Jumlah bed tersebut sedianya cukup untuk menampung warga Solo. Namun karena menerima rujukan dari daerah lain jumlahnya bisa berkurang dari hitungan rasio. Pemkot Surakarta mendorong pemerintah daerah untuk mendirikan RS darurat untuk mengantisipasi manakah terjadi lonjakan kasus. 

“Saya berharap begini saja tidak tambah lagi. Atau kalau bisa kabupaten sekitar harus menyediakan bed RS sesuai dengan jumlah penduduknya, kalau enggak, ya, bikin RS darurat dengan menghitung angka kesakitan berapa, lalu butuh bed berapa begitu,” tandas Ning.

Kendatipun kapasitas bed masih cukup namun Pemkot Surakarta tetap mengefektifkan rumah isolasi mandiri. Salahsatunya di nDalem Priyo Suhartan di jalan Perintis Kemerdekaan Laweyan. Rumah sitaan dari eks koruptor simulator SIM Joko Susilo digunakan untuk isolasi mandiri.

"Rumah isolasi mandiri masih ada di Rumah Priyo Suhartan. Kemudian Nakes (Tenaga Kesehatan) masih kita izinkan isolasi di rumah. Nakes kan masih bisa tertib jaga jarak," ungkap Ketua Pelaksana Satuan Tugas Covid-19 Surakarta Ir Ahyani.

Terpisah Rumah Sakit Umum Daerah dr.

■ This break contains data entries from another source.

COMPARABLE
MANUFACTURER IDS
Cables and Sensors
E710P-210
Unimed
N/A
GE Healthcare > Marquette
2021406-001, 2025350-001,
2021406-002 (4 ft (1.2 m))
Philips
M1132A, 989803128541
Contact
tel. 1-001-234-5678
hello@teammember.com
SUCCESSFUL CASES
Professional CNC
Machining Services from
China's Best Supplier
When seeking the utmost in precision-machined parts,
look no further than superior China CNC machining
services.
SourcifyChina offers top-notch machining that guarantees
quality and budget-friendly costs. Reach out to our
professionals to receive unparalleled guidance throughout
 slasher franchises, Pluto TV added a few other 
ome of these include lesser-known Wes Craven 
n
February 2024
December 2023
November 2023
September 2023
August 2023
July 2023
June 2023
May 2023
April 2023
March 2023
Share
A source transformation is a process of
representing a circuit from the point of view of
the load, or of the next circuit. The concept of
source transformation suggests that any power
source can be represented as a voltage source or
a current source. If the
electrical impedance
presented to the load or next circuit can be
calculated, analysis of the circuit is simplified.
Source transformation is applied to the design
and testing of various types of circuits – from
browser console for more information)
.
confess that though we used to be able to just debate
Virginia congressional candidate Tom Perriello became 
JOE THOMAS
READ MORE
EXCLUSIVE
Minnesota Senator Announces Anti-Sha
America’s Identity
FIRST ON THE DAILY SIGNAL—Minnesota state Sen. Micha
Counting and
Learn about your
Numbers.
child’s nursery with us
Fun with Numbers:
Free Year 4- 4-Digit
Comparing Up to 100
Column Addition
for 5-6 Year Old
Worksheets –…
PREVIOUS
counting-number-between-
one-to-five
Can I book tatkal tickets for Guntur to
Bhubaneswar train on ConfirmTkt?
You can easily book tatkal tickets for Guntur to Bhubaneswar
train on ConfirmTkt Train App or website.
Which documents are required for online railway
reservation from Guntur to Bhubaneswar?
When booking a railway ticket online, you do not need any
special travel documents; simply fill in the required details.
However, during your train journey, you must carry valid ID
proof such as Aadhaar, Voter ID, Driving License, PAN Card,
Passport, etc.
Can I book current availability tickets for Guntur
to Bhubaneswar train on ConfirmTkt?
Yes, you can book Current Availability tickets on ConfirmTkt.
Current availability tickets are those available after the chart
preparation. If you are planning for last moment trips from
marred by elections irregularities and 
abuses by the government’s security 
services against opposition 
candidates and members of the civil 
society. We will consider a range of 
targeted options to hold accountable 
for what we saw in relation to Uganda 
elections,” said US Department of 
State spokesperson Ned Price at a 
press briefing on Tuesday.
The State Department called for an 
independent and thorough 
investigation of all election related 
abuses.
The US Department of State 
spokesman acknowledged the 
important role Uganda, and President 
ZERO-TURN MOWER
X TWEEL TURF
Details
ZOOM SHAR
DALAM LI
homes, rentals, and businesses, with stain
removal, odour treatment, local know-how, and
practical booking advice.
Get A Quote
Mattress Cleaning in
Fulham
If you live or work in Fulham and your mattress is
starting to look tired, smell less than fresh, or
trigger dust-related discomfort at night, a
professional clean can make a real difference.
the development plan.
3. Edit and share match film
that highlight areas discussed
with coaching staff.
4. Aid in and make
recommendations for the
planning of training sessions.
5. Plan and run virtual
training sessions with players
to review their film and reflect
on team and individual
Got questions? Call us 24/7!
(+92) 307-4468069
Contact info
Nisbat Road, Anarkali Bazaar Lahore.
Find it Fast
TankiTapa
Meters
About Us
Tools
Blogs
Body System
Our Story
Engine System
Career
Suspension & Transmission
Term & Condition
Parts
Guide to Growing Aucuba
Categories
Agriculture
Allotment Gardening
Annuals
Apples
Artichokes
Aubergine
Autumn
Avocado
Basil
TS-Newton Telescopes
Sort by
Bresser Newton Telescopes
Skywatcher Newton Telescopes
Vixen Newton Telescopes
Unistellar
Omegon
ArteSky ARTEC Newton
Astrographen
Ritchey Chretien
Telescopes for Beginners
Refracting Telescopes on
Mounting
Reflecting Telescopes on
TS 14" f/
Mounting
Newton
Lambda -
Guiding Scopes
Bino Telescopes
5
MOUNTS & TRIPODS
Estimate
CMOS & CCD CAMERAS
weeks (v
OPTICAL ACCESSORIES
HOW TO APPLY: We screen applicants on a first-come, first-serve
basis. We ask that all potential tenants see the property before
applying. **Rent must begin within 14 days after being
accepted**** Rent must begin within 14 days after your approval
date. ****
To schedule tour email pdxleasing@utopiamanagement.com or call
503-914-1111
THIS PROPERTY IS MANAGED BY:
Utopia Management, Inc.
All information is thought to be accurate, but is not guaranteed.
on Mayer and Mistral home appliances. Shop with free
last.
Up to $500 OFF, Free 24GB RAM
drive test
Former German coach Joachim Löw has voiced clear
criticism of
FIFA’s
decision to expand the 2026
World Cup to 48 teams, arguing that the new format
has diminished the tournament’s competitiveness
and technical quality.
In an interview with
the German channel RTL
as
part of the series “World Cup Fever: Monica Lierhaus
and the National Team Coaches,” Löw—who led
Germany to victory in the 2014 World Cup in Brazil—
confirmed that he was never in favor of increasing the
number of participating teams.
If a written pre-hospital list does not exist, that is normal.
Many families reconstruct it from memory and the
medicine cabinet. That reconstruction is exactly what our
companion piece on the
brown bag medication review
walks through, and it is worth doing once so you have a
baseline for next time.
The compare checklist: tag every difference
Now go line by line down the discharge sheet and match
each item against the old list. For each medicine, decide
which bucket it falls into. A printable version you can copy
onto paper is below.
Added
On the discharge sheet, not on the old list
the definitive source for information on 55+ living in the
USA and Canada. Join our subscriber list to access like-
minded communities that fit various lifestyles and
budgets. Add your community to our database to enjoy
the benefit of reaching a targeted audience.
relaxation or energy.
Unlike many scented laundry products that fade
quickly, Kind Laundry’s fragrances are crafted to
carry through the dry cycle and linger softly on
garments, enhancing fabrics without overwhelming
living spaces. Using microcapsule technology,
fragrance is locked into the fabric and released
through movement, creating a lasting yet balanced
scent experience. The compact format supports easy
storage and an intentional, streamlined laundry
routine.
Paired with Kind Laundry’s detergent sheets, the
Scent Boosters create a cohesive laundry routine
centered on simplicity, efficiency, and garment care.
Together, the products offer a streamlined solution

Moewardi (RSDM) Solo menambah kapasitas ruang isolasi pasien Covid-19. Sebelumnya hanya bisa menampung 108 pasien. Kini dua ruang yang baru difungsikan bisa merawat hingga total 300an pasien. 

“Sebelumnya kami hanya menggunakan ruang Melati I dan Anggrek I. Nah, kami sudah membuka ruang Mawar 2 dan 3 yang sebelumnya digunakan untuk bangsal VIP perawatan umum,” kata Kepala Sub Bagian Hukum dan Humas RSDM Solo, Eko Haryati.

Eko mengatakan dari 300an bed tersebut sudah terisi 80an atau sekitar 40 persen. Perluasan merupakan salah satu upaya antisipasi lonjakan pasien.

“Kami lakukan mengingat RSDM adalah rumah sakit rujukan tersier Covid-19 di Jawa Tengah. Ruangan  mulai difungsikan awal pekan ini," ujarnya.